When is a surface foam-phobic or foam-philic?
Abstract
It is commonly assumed that the liquid making up a sessile bubble completely wets the surface upon which the bubble lies. However, this need not be so, and the degree of wetting will determine how well a collection of bubbles – a foam – sticks to a surface. As a preliminary to this difficult problem, we study the shape of a single vertical soap film spanning the gap between two flat, horizontal solid substrates of given wettabilities. For this simple geometry, the Young–Laplace equation can be solved (quasi-)analytically to yield the equilibrium shapes, under gravity, of the two-dimensional Plateau borders along which the film contacts the substrates. We thus show that these Plateau borders, where most of a foam's liquid resides, can only exist if the values of the Bond number Bo and of the liquid contact angle θc lie within certain domains in (θc,Bo) space: under these conditions the substrate is foam-philic.

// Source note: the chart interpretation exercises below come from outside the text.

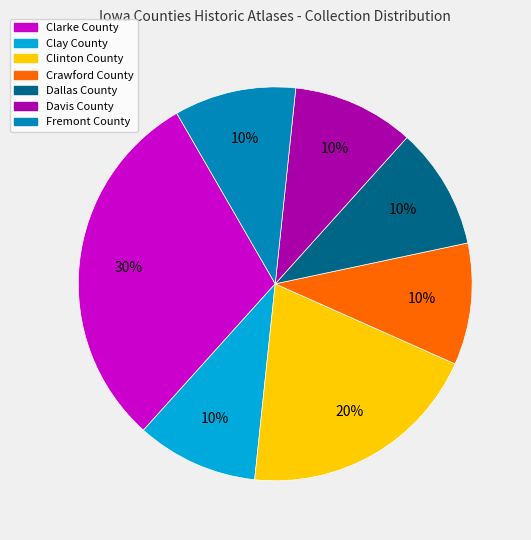

To the nearest percent, what is the average slice percentage?

14%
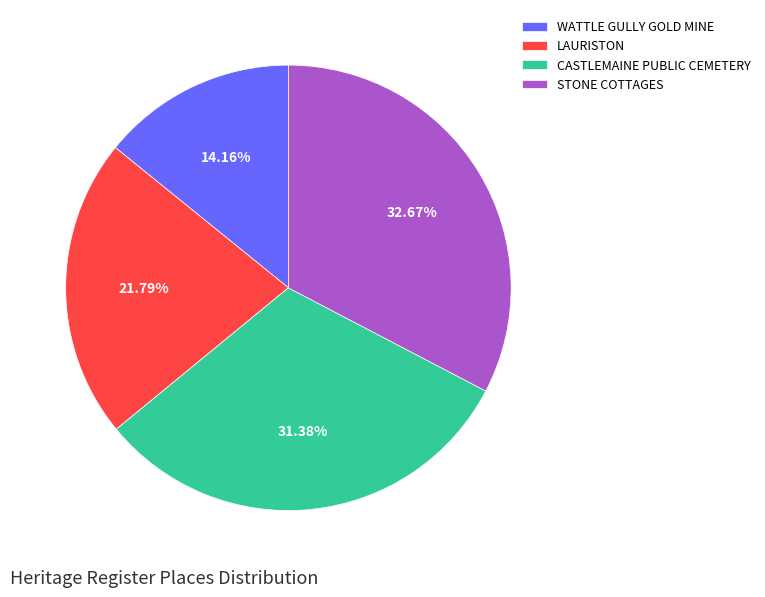

Approximately how many times larger is the value at LAURISTON compared to STONE COTTAGES?

0.7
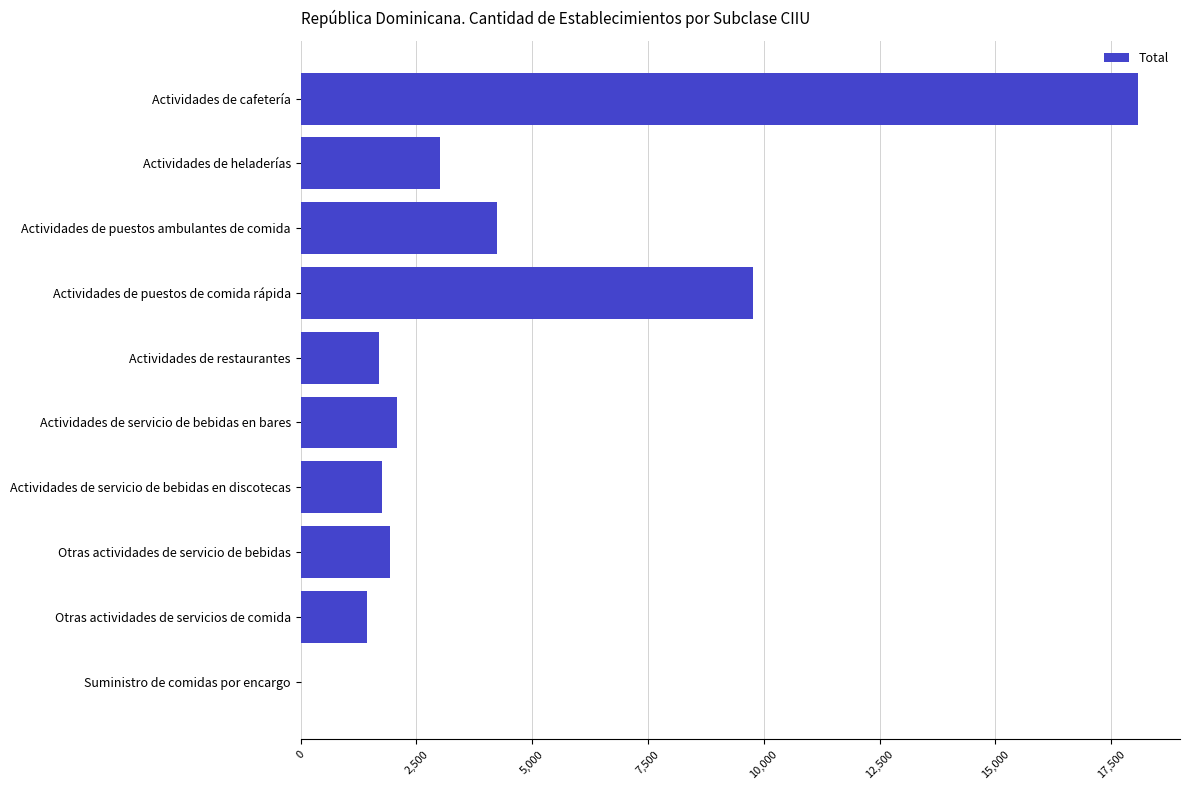

Between Otras actividades de servicio de bebidas and Suministro de comidas por encargo, which is larger?

Otras actividades de servicio de bebidas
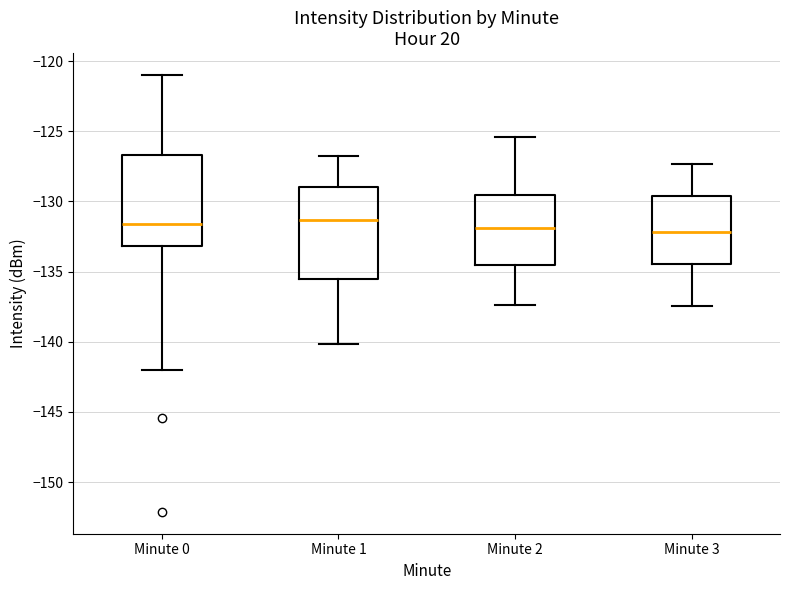

Where is the upper edge of the box for Minute 1 on the y-axis? The values are not printed on the chart, so give them approximately, as read against the axis.

-129.0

For values outside these domains, the substrate cannot support a soap film and it is foam-phobic. In other words, on a substrate of a given wettability, only Plateau borders of a certain range of sizes can form. For given (θc,Bo), the top Plateau border can never have greater width or cross-sectional area than the bottom one. Moreover, the top Plateau border cannot exist in a steady state for contact angles above 90°. Our conclusions are validated by comparison with both experimental and numerical (Surface Evolver) data. We conjecture that these results will hold, with slight modifications, for non-planar soap films and bubbles. Our results are also relevant to the motion of bubbles and foams in channels, where the friction force of the substrate on the Plateau borders plays an important role.